* **Task requirements**: Substitute "resembles" for "looks like" in the part of the listing that opens with the line containing "Find anything that" and closes with the line containing "141V132L114 129L106 130L98". Return only those lines, with everything else unchanged and the pictures left out.

* **Data extract**:
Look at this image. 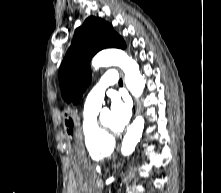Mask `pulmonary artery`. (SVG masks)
I'll list each match as a JSON object with an SVG mask.
<instances>
[{
	"label": "pulmonary artery",
	"mask_w": 221,
	"mask_h": 193,
	"mask_svg": "<svg viewBox=\"0 0 221 193\" xmlns=\"http://www.w3.org/2000/svg\"><path fill=\"white\" fill-rule=\"evenodd\" d=\"M118 81V73L110 69L104 73L99 83L90 91L85 102L84 111L98 110L104 98L107 87L116 84Z\"/></svg>",
	"instance_id": "1"
}]
</instances>
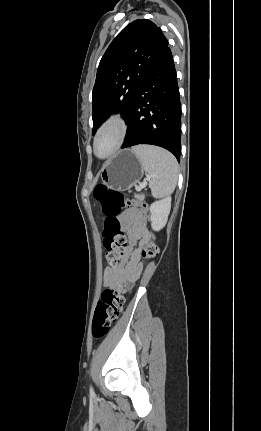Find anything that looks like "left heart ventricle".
<instances>
[{
  "mask_svg": "<svg viewBox=\"0 0 261 431\" xmlns=\"http://www.w3.org/2000/svg\"><path fill=\"white\" fill-rule=\"evenodd\" d=\"M116 141V132L114 129L106 130L98 139L97 142V153L99 155H105L108 153Z\"/></svg>",
  "mask_w": 261,
  "mask_h": 431,
  "instance_id": "obj_1",
  "label": "left heart ventricle"
}]
</instances>
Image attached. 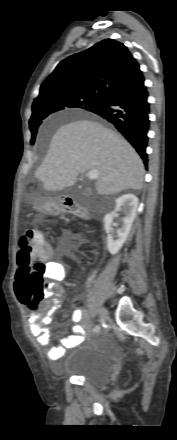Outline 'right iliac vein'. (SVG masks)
Wrapping results in <instances>:
<instances>
[{"instance_id": "63e3f726", "label": "right iliac vein", "mask_w": 177, "mask_h": 440, "mask_svg": "<svg viewBox=\"0 0 177 440\" xmlns=\"http://www.w3.org/2000/svg\"><path fill=\"white\" fill-rule=\"evenodd\" d=\"M100 320L101 322L105 321L108 318V311L106 308L101 307L99 310Z\"/></svg>"}]
</instances>
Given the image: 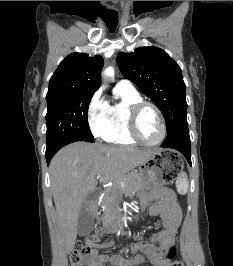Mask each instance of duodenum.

* **Output of the task**:
Find anything that resembles "left heart ventricle".
<instances>
[{
  "mask_svg": "<svg viewBox=\"0 0 261 431\" xmlns=\"http://www.w3.org/2000/svg\"><path fill=\"white\" fill-rule=\"evenodd\" d=\"M116 141V132L114 129L106 130L98 139L97 142V153L99 155H105L108 153Z\"/></svg>",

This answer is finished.